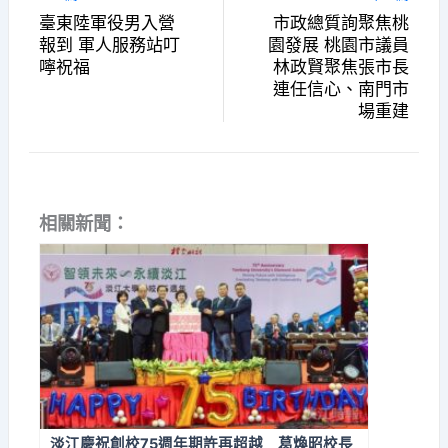
臺東陸軍役男入營
市政總質詢聚焦桃
報到 軍人服務站叮
園發展 桃園市議員
嚀祝福
林政賢聚焦張市長
連任信心、南門市
場重建
相關新聞：
淡江慶祝創校75週年期許再超越 葛煥昭校長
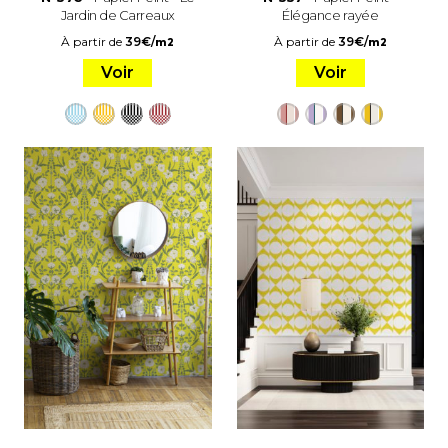
Jardin de Carreaux
Élégance rayée
À partir de
39
€
/
À partir de
39
€
/
m2
m2
Voir
Voir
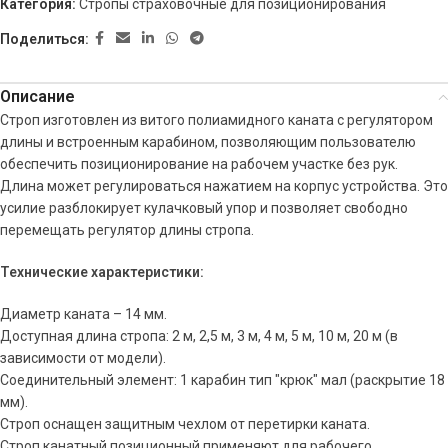
Категория:
Стропы страховочные для позиционирования
Поделиться:
Описание
Строп изготовлен из витого полиамидного каната с регулятором
длины и встроенным карабином, позволяющим пользователю
обеспечить позиционирование на рабочем участке без рук.
Длина может регулироваться нажатием на корпус устройства. Это
усилие разблокирует кулачковый упор и позволяет свободно
перемещать регулятор длины стропа.
Технические характеристики:
Диаметр каната – 14 мм.
Доступная длина стропа: 2 м, 2,5 м, 3 м, 4 м, 5 м, 10 м, 20 м (в
зависимости от модели).
Соединительный элемент: 1 карабин тип "крюк" мал (раскрытие 18
мм).
Строп оснащен защитным чехлом от перетирки каната.
Строп канатный позиционный применяют для рабочего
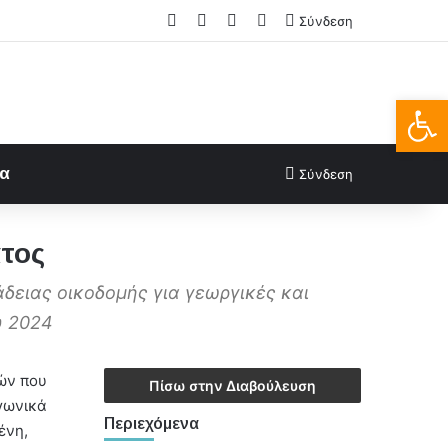
Facebook
X
LinkedIn
FAQs
Σύνδεση
Ανοίξτε
ία
Σύνδεση
τος
δειας οικοδομής για γεωργικές και
υ 2024
μών που
Πίσω στην Διαβούλευση
αγωνικά
Περιεχόμενα
ένη,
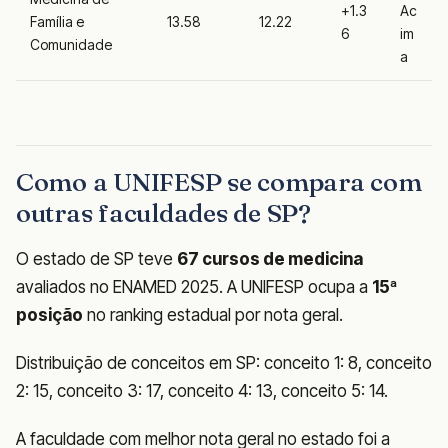
+1.3
Ac
Família e
13.58
12.22
6
im
Comunidade
a
Como a UNIFESP se compara com
outras faculdades de SP?
O estado de SP teve
67 cursos de medicina
avaliados no ENAMED 2025. A UNIFESP ocupa a
15ª
posição
no ranking estadual por nota geral.
Distribuição de conceitos em SP: conceito 1: 8, conceito
2: 15, conceito 3: 17, conceito 4: 13, conceito 5: 14.
A faculdade com melhor nota geral no estado foi a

______________________________

Reproduce the text from every entry above line for line, without changing anything, and leave the pictures out of your answer.

■ **ANSWER SECTION**:
臺東陸軍役男入營
市政總質詢聚焦桃
報到 軍人服務站叮
園發展 桃園市議員
嚀祝福
林政賢聚焦張市長
連任信心、南門市
場重建
相關新聞：
淡江慶祝創校75週年期許再超越 葛煥昭校長
Jardin de Carreaux
Élégance rayée
À partir de
39
€
/
À partir de
39
€
/
m2
m2
Voir
Voir
Категория:
Стропы страховочные для позиционирования
Поделиться:
Описание
Строп изготовлен из витого полиамидного каната с регулятором
длины и встроенным карабином, позволяющим пользователю
обеспечить позиционирование на рабочем участке без рук.
Длина может регулироваться нажатием на корпус устройства. Это
усилие разблокирует кулачковый упор и позволяет свободно
перемещать регулятор длины стропа.
Технические характеристики:
Диаметр каната – 14 мм.
Доступная длина стропа: 2 м, 2,5 м, 3 м, 4 м, 5 м, 10 м, 20 м (в
зависимости от модели).
Соединительный элемент: 1 карабин тип "крюк" мал (раскрытие 18
мм).
Строп оснащен защитным чехлом от перетирки каната.
Строп канатный позиционный применяют для рабочего
Facebook
X
LinkedIn
FAQs
Σύνδεση
Ανοίξτε
ία
Σύνδεση
τος
δειας οικοδομής για γεωργικές και
υ 2024
μών που
Πίσω στην Διαβούλευση
αγωνικά
Περιεχόμενα
ένη,
+1.3
Ac
Família e
13.58
12.22
6
im
Comunidade
a
Como a UNIFESP se compara com
outras faculdades de SP?
O estado de SP teve
67 cursos de medicina
avaliados no ENAMED 2025. A UNIFESP ocupa a
15ª
posição
no ranking estadual por nota geral.
Distribuição de conceitos em SP: conceito 1: 8, conceito
2: 15, conceito 3: 17, conceito 4: 13, conceito 5: 14.
A faculdade com melhor nota geral no estado foi a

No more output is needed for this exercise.